_Butir Pekerjaan_
Ulangi tanpa perubahan baris-baris dalam catatan di bawah, mulai dari baris yang memuat "Условия хранения" hingga baris yang memuat "Utbildning för nya samtalsledare". Kedua baris itu ikut disertakan, dan jangan tambahkan baris lain.

--

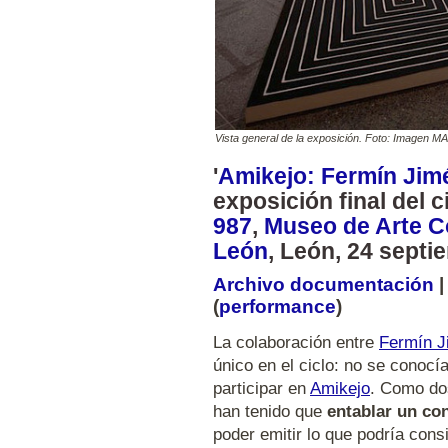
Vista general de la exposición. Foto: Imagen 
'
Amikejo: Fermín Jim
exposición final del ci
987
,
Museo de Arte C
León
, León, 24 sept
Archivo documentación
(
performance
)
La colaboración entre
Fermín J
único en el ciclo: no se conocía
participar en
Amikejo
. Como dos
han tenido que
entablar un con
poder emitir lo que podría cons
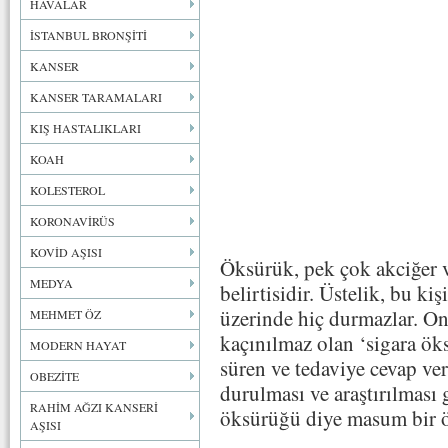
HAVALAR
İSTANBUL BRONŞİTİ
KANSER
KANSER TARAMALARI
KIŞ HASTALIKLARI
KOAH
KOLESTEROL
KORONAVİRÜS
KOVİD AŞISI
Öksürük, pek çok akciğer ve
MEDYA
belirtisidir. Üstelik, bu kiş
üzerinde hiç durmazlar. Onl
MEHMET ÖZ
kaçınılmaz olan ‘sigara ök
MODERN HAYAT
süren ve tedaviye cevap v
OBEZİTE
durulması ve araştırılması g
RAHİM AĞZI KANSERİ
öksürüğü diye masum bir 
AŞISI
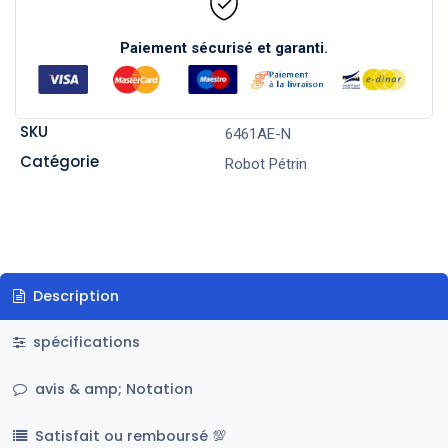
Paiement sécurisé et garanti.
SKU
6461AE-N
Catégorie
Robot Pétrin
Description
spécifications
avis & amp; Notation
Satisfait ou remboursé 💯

--

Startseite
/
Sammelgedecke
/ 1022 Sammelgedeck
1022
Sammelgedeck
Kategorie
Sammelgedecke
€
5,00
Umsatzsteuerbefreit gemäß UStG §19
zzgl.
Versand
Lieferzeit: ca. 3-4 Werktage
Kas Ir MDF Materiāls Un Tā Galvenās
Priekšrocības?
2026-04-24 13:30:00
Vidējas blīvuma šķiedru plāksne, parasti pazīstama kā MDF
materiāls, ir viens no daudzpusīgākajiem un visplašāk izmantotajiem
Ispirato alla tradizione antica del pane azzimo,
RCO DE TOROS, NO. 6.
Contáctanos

--

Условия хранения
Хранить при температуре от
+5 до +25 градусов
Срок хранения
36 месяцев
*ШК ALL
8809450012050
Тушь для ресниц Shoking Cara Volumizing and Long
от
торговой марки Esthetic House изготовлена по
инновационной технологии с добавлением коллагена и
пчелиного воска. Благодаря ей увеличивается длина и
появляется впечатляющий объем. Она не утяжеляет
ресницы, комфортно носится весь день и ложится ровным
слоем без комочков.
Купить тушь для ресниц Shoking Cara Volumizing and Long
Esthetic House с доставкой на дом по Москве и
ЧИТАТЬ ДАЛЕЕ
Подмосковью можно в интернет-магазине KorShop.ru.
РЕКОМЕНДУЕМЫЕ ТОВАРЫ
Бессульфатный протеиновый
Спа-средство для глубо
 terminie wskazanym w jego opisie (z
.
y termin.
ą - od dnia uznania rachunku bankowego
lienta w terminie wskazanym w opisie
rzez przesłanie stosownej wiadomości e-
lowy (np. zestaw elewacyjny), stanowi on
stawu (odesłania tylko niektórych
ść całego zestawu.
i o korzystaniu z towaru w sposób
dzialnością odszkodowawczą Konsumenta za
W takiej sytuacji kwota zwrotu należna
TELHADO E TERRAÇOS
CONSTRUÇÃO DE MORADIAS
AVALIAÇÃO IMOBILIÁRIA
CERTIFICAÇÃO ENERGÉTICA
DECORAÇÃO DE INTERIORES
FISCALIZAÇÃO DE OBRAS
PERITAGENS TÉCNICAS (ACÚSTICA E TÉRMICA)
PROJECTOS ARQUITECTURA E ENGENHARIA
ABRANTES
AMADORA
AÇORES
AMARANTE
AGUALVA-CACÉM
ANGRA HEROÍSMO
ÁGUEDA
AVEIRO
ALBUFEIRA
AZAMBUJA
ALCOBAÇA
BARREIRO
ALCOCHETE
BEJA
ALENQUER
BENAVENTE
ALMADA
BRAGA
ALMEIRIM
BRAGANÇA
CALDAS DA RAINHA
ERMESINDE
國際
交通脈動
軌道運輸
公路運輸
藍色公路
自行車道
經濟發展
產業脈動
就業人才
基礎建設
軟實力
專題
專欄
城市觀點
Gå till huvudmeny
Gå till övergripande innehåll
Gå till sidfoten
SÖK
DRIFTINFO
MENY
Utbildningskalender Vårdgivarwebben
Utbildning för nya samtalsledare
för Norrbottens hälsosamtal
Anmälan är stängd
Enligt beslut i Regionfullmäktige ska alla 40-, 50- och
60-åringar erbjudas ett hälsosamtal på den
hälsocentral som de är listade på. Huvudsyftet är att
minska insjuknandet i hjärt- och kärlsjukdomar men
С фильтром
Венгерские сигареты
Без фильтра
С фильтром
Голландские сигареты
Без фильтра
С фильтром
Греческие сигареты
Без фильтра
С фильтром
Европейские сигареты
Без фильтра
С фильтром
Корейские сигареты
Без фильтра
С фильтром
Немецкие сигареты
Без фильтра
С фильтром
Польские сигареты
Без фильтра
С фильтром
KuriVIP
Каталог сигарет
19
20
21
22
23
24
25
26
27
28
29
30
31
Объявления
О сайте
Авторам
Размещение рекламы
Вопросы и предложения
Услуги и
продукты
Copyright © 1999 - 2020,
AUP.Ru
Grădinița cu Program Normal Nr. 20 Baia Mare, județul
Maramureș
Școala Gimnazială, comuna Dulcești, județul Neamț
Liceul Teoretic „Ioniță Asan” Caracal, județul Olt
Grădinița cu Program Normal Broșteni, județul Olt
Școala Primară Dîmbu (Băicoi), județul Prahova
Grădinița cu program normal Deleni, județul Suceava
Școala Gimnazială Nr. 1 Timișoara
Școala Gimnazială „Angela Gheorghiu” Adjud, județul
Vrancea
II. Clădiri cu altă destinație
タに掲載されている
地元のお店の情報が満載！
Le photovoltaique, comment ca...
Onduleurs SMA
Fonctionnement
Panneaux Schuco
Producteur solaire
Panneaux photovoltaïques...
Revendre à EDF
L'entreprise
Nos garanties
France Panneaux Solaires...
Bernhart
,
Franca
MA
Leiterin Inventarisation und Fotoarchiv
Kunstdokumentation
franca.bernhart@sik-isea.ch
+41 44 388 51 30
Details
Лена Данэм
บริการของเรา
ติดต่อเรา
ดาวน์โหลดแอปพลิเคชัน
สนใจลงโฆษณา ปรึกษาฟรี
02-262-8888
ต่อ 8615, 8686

--

_Jawaban Anda_
Условия хранения
Хранить при температуре от
+5 до +25 градусов
Срок хранения
36 месяцев
*ШК ALL
8809450012050
Тушь для ресниц Shoking Cara Volumizing and Long
от
торговой марки Esthetic House изготовлена по
инновационной технологии с добавлением коллагена и
пчелиного воска. Благодаря ей увеличивается длина и
появляется впечатляющий объем. Она не утяжеляет
ресницы, комфортно носится весь день и ложится ровным
слоем без комочков.
Купить тушь для ресниц Shoking Cara Volumizing and Long
Esthetic House с доставкой на дом по Москве и
ЧИТАТЬ ДАЛЕЕ
Подмосковью можно в интернет-магазине KorShop.ru.
РЕКОМЕНДУЕМЫЕ ТОВАРЫ
Бессульфатный протеиновый
Спа-средство для глубо
 terminie wskazanym w jego opisie (z
.
y termin.
ą - od dnia uznania rachunku bankowego
lienta w terminie wskazanym w opisie
rzez przesłanie stosownej wiadomości e-
lowy (np. zestaw elewacyjny), stanowi on
stawu (odesłania tylko niektórych
ść całego zestawu.
i o korzystaniu z towaru w sposób
dzialnością odszkodowawczą Konsumenta za
W takiej sytuacji kwota zwrotu należna
TELHADO E TERRAÇOS
CONSTRUÇÃO DE MORADIAS
AVALIAÇÃO IMOBILIÁRIA
CERTIFICAÇÃO ENERGÉTICA
DECORAÇÃO DE INTERIORES
FISCALIZAÇÃO DE OBRAS
PERITAGENS TÉCNICAS (ACÚSTICA E TÉRMICA)
PROJECTOS ARQUITECTURA E ENGENHARIA
ABRANTES
AMADORA
AÇORES
AMARANTE
AGUALVA-CACÉM
ANGRA HEROÍSMO
ÁGUEDA
AVEIRO
ALBUFEIRA
AZAMBUJA
ALCOBAÇA
BARREIRO
ALCOCHETE
BEJA
ALENQUER
BENAVENTE
ALMADA
BRAGA
ALMEIRIM
BRAGANÇA
CALDAS DA RAINHA
ERMESINDE
國際
交通脈動
軌道運輸
公路運輸
藍色公路
自行車道
經濟發展
產業脈動
就業人才
基礎建設
軟實力
專題
專欄
城市觀點
Gå till huvudmeny
Gå till övergripande innehåll
Gå till sidfoten
SÖK
DRIFTINFO
MENY
Utbildningskalender Vårdgivarwebben
Utbildning för nya samtalsledare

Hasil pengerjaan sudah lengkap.